In Anna Moeller's first job in government, she served as an assistant village manager in the Illinois hamlet of Lake in the Hills. She said Yes to the $40,000 salary she was offered, only to later learn from her boss that if she'd asked for more, she'd have gotten it.
Men typically don't have that problem, one reason the gender-pay gap persists. It's compounded by the power of salary history to determine future compensation, and Moeller, now an Illinois state legislator, has introduced legislation to help level the playing field.
Moeller's bill would prohibit employers from asking about previous pay as part of the hiring process, modeled on a bill passed in Massachusetts last year. The National Conference of State Legislatures counts Moller's among more than 60 bills pending in more than 20 states that attempt to address the stubborn fact that nationally, women still make about 82 cents for every $1 earned by a man.
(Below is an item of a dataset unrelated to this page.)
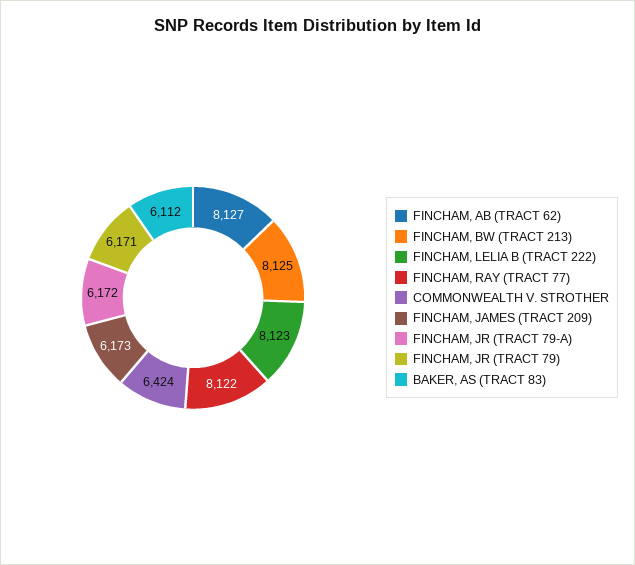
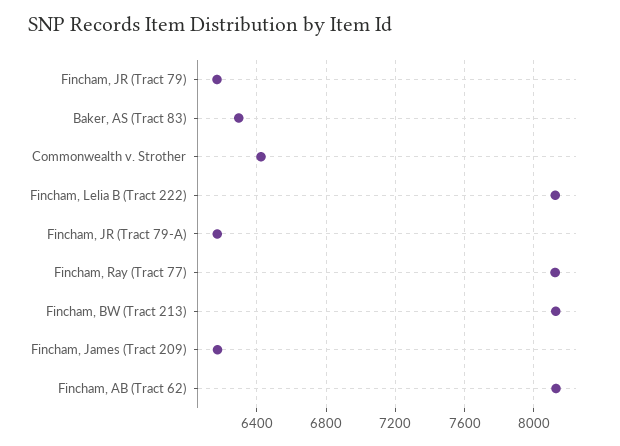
BAKER, AS (TRACT 83): 6112 -> 6300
Narrowing that gap was a priority for President Barack Obama from his signing of the Lilly Ledbetter Fair Pay Act in January 2009 to the White House Equal Pay Pledge signed by more than 100 companies in 2016. Now, with less enthusiasm coming from the White House, state lawmakers are pushing forward.
"The states have to play a greater role in ensuring pay equity for women," said Maryland State Senator Susan Lee. "This is becoming even more critical now, because we don't think the Congress will move on anything dealing with pay equity, nor will the President."
Equal pay for equal work was enshrined in federal law in 1963, with the passage of the Equal Pay Act, and since then, all states except for Alabama and Mississippi have added at least some extra protections for workers, according to the U.S. Department of Labor.
Progress has been slow over the past decade. At the current rate, women in the U.S. aren't expected to reach overall pay parity until 2059, according to the Institute for Women's Policy Research.
Lawmakers are eager to make it happen sooner. The flurry of bills this year follows on an active 2016, when 36 states introduced at least one bill and six states – California, Delaware, Maryland, Massachusetts, Nebraska, and Utah – passed new regulations making it harder for companies to defend unequal pay and easier for employees to detect it, said Kate Nielson, state policy analyst for the American Association of University Women. She estimates another half dozen states may pass a new rule this year as well.
One common provision includes protections for employees who want to discuss their pay with coworkers to be more aware of salary gaps, which was a provision of the Delaware law. Other new bills assign steeper penalties, make it harder for employers to justify unequal pay and requires smaller companies to comply. There is also the ban on past pay history, as in Massachusetts, California and, if Moeller's bill passes, Illinois.
"Accepting a lower offer when you first start out and having that follow you your whole career, because companies are basing their offer on what you made at your last job, that's a lot of money in the end," Moeller said. "The pay should be based on the value of the job within the organization and the market."
It's too soon to know whether these bills will do what they're supposed to. Evidence from the public sector suggests that pay transparency, at least, leads to a smaller gap. In the private sector, where about 60 per cent of workers are forbidden or discouraged from comparing salaries, the pay gap is twice what it is in the public sector, where only about 20 per cent of workers say they face similar restrictions, according to a 2014 survey by the Institute for Women's Policy Research.
State business groups often oppose stronger attempts to close the pay gap, saying it's not fair to impose stiff penalties or limit companies' defenses of inadvertent pay gaps. They also reject new reporting requirements, saying they add costs and complexity and the measures might not even work.
How much individual companies suffer is open for debate. In a 2015 study, McKinsey found that companies with above-average gender equity are 15 per cent more likely to outperform markets than those who lag in gender diversity.
Brian Levine, who conducts pay analysis for companies at Mercer Inc., said his firm has reviewed pay parity for dozens of clients over the last year. In addition to state regulatory pressure, there has been a torrent of shareholder proposals urging more transparency on the gender pay gap, he said.
"The demand for these kinds of analysis has grown considerably over the last couple years," said Levine, adding that companies trying to improve overall gender diversity need to focus on pay parity.
Online real estate company Zillow Group Inc. is one of them. "Outside of whether or not there's federal government support for this currently, it is a conversation that's happening within companies," said Amy Bohutinsky, Zillow's chief operating officer. "People want to work at companies that equally value all of their employees."